## Your task
Lines from the beginning of the data below through the one containing "cereal box: none" are to be printed exactly as they appear.

..............................

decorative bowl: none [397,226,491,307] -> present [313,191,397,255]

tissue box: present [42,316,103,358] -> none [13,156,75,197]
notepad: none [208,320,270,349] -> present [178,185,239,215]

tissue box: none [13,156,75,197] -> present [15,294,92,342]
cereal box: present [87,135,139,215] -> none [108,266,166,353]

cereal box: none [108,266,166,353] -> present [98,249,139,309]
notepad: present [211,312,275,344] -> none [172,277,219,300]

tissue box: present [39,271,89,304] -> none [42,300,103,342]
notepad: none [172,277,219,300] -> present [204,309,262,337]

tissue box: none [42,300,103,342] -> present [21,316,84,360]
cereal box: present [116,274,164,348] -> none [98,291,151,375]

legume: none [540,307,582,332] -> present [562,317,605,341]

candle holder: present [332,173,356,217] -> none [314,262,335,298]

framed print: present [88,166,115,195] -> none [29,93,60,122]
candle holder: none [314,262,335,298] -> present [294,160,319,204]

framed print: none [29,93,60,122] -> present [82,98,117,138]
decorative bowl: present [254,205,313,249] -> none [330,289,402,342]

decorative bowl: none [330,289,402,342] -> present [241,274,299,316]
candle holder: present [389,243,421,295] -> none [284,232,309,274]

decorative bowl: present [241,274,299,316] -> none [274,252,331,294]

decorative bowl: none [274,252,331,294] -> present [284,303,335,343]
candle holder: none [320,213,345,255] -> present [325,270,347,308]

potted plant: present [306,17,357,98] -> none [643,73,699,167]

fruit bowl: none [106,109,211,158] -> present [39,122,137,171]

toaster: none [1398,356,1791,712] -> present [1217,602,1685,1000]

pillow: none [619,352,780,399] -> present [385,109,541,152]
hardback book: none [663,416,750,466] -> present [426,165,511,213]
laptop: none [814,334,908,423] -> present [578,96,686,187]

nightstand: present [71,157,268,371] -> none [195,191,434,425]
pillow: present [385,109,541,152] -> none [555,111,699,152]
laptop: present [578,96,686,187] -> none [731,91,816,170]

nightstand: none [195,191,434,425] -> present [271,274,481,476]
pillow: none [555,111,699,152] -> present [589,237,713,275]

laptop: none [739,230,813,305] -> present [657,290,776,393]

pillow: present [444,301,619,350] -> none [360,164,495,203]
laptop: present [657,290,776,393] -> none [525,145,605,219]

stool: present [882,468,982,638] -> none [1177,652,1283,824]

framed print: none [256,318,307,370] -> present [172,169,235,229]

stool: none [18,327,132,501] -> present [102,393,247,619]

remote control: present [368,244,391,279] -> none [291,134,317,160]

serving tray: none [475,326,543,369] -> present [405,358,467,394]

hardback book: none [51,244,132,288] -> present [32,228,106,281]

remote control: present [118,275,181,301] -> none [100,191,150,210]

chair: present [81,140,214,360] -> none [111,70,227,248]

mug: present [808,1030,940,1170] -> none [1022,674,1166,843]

..............................

## Result of the exercise
decorative bowl: none [397,226,491,307] -> present [313,191,397,255]

tissue box: present [42,316,103,358] -> none [13,156,75,197]
notepad: none [208,320,270,349] -> present [178,185,239,215]

tissue box: none [13,156,75,197] -> present [15,294,92,342]
cereal box: present [87,135,139,215] -> none [108,266,166,353]

cereal box: none [108,266,166,353] -> present [98,249,139,309]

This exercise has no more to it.